DPRD DKI Temukan KJP Ditukar Uang Tunai di Pasar

Kartu Jakarta Pintar (KJP)
Sumber :
  • ANTARA/Sigid Kurniawan

VIVA.co.id – Anggota Komisi D asal Fraksi Gerindra, Taufiqurrahman mewakili seluruh fraksi, menyampaikan laporan panitia khusus, penyusun inventarisasi hasil reses kedua, pimpinan dan anggota DPRD DKI Jakarta tahun anggaran 2016.

Laporan reses kedua tahun 2016 dilakukan seluruh anggota DPRD, di masing-masing daerah pemilihan (Dapil), dengan tujuan sebagai masukan dalam penyusunan Rancangan Anggaran Pendapatan dan Belanja  Daerah (RAPBD) Provinsi DKI Jakarta, sesuai aturan yang berlaku meliputi lima wilayah kota administrasi Jakarta, serta Kepulauan Seribu.

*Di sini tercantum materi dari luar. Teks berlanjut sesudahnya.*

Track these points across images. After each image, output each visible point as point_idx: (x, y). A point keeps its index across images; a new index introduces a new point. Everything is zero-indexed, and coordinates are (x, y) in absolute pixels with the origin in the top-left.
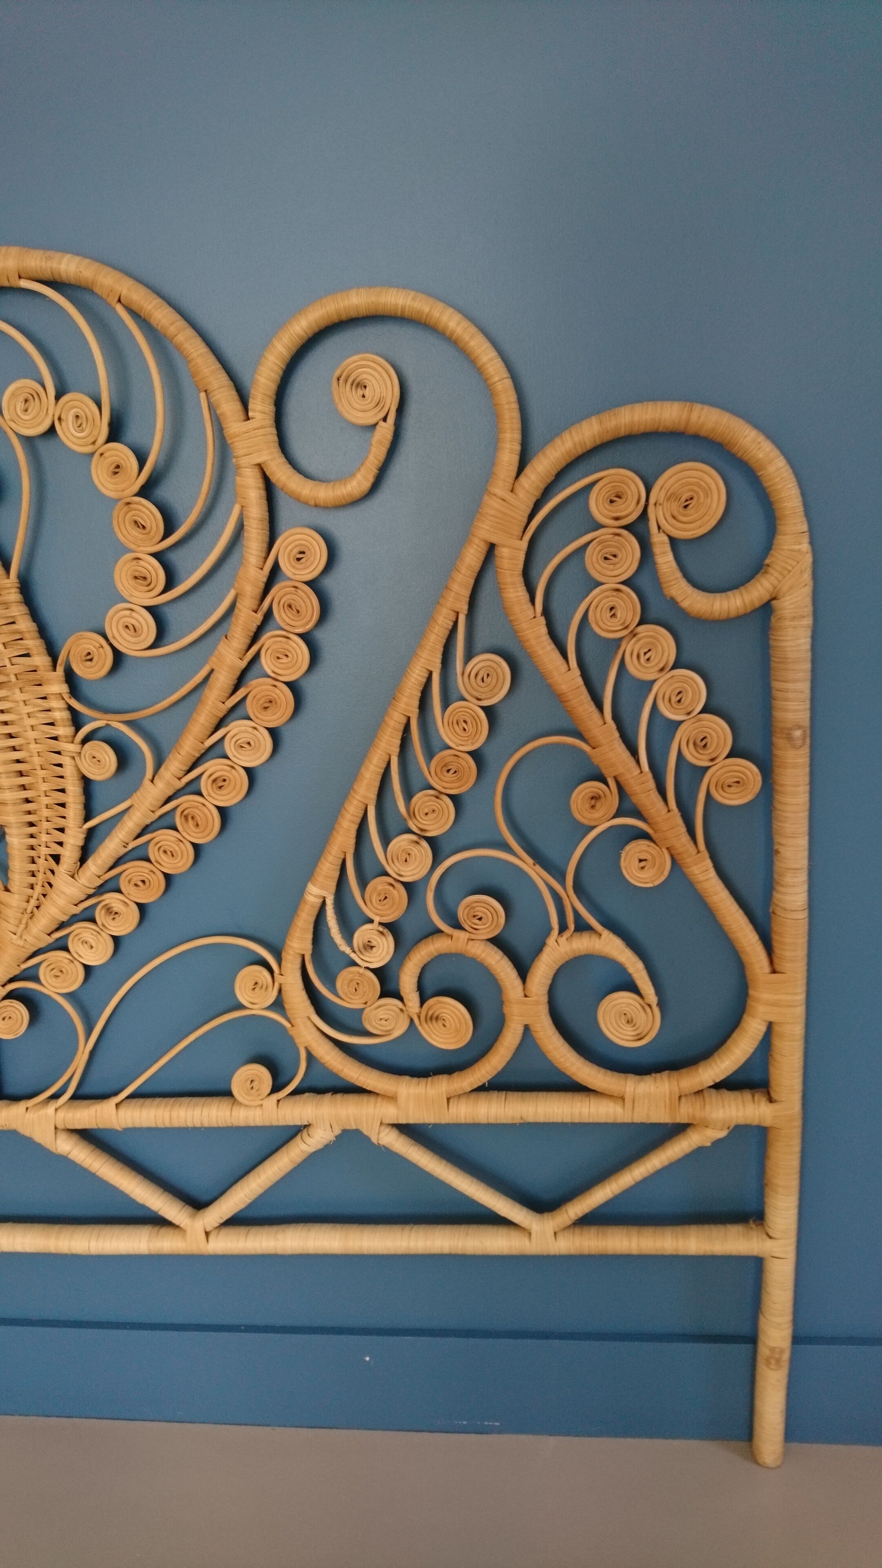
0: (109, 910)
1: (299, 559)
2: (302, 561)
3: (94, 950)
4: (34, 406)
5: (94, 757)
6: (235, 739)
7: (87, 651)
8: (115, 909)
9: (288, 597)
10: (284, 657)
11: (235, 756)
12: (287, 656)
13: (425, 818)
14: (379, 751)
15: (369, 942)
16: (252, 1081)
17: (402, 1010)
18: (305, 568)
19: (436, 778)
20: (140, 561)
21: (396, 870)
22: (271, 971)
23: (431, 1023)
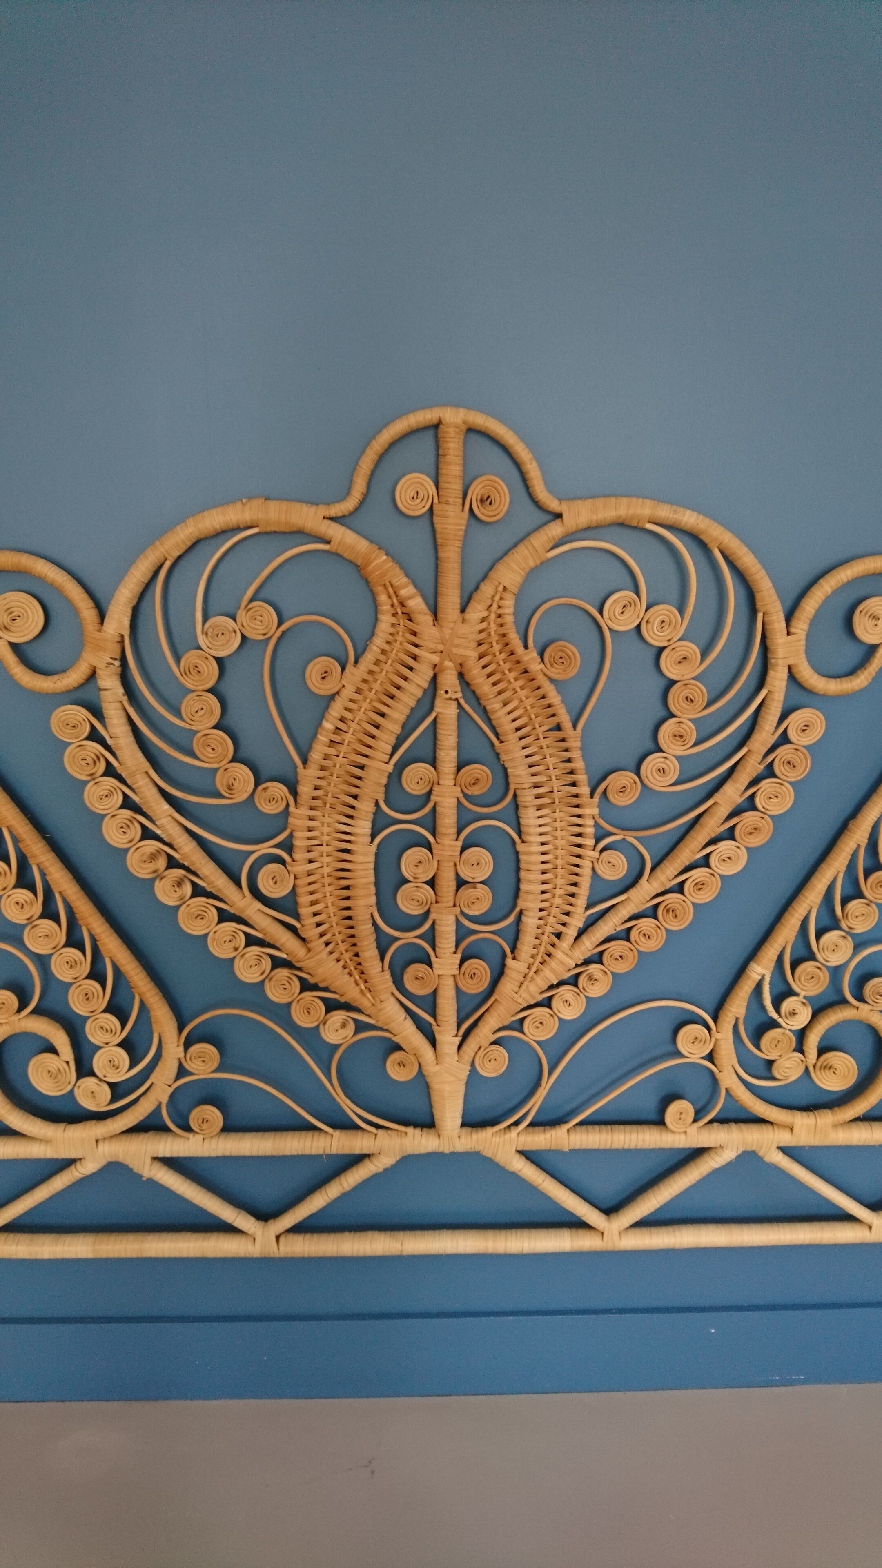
0: (590, 978)
1: (803, 731)
2: (806, 732)
3: (571, 1007)
4: (629, 611)
5: (609, 862)
6: (720, 855)
7: (623, 785)
8: (596, 977)
9: (789, 756)
10: (776, 798)
11: (716, 867)
12: (777, 797)
13: (856, 920)
14: (833, 869)
15: (794, 1010)
16: (681, 1113)
17: (802, 1061)
18: (808, 737)
19: (870, 891)
20: (681, 724)
21: (825, 957)
22: (709, 1029)
23: (824, 1071)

"Terdapat hal yang sangat krusial, yang kita temui, yaitu Kartu Jakarta Pintar (KJP), ditemukan di pasar-pasar yang menerima pembelian dengan KJP. Tapi nyatanya KJP digunakan dan ditukar dengan uang tunai dengan selisih 3-10 persen, misalnya pemegang KJP menukar uang Rp100 ribu, maka potongannya berkisar Rp3-10 ribu," katanya dalam rapat paripurna, di Kantor DPRD, Jalan Kebon Sirih, Jumat, 22 Juli 2016.

Penyalahgunaan KJP tersebut, didapati di beberapa daerah, seperti Pasar Cengkareng Jakarta Barat dan Mall Cityloft Jakarta Pusat. Padahal anggaran KJP mencapai angka 2,3 triliun dalam APBD 2016.

"Kembalikan bantuan siswa ke sekolah-sekolah langsung. Sediakan mesin Electronic Data Capture (EDC). Aktifkan koperasi sekolah, jadi keperluan sekolah dapat dibeli di koperasi, kan bisa kerja sama dengan Bank DKI," ujarnya.

Selain itu juga Ruang Publik Terbuka Ramah Anak (RPTRA), yang diperuntukkan bagi setiap kelurahan belum tersedia di seluruh kelurahan yang ada.

Para Ketua RT dan RW, juga meminta Pemprov DKI mempertimbangkan kembali, soal aturan penggunaan aplikasi Qlue, karena dinilai dapat menimbulkan gesekan dan kegelisahan di antara masyarakat.

Hal terakhir yang menjadi aspirasi warga Ibu Kota, yakni meminta Program Pemberdayaan Masyarakat Kelurahan (PPMK) agar tetap dilaksanakan di setiap kelurahan. Pasalnya, program itu dianggap dapat bermanfaat sebagai bentuk sosialisasi, pelatihan dan pembangunan-pembangunan yang tidak terakomodasi di program Satuan Kerja Perangkat Daerah (SKPD) Pemprov DKI Jakarta.

"Untuk menindaklanjuti rekomendasi reses kedua tahun 2016 tersebut, maka eksekutif dan legislatif, bukan eksekutif jalan sendiri. Maka Gubernur harus mendiskusikan perihal hal ini dengan legislatif," ujar Taufiqurrahman.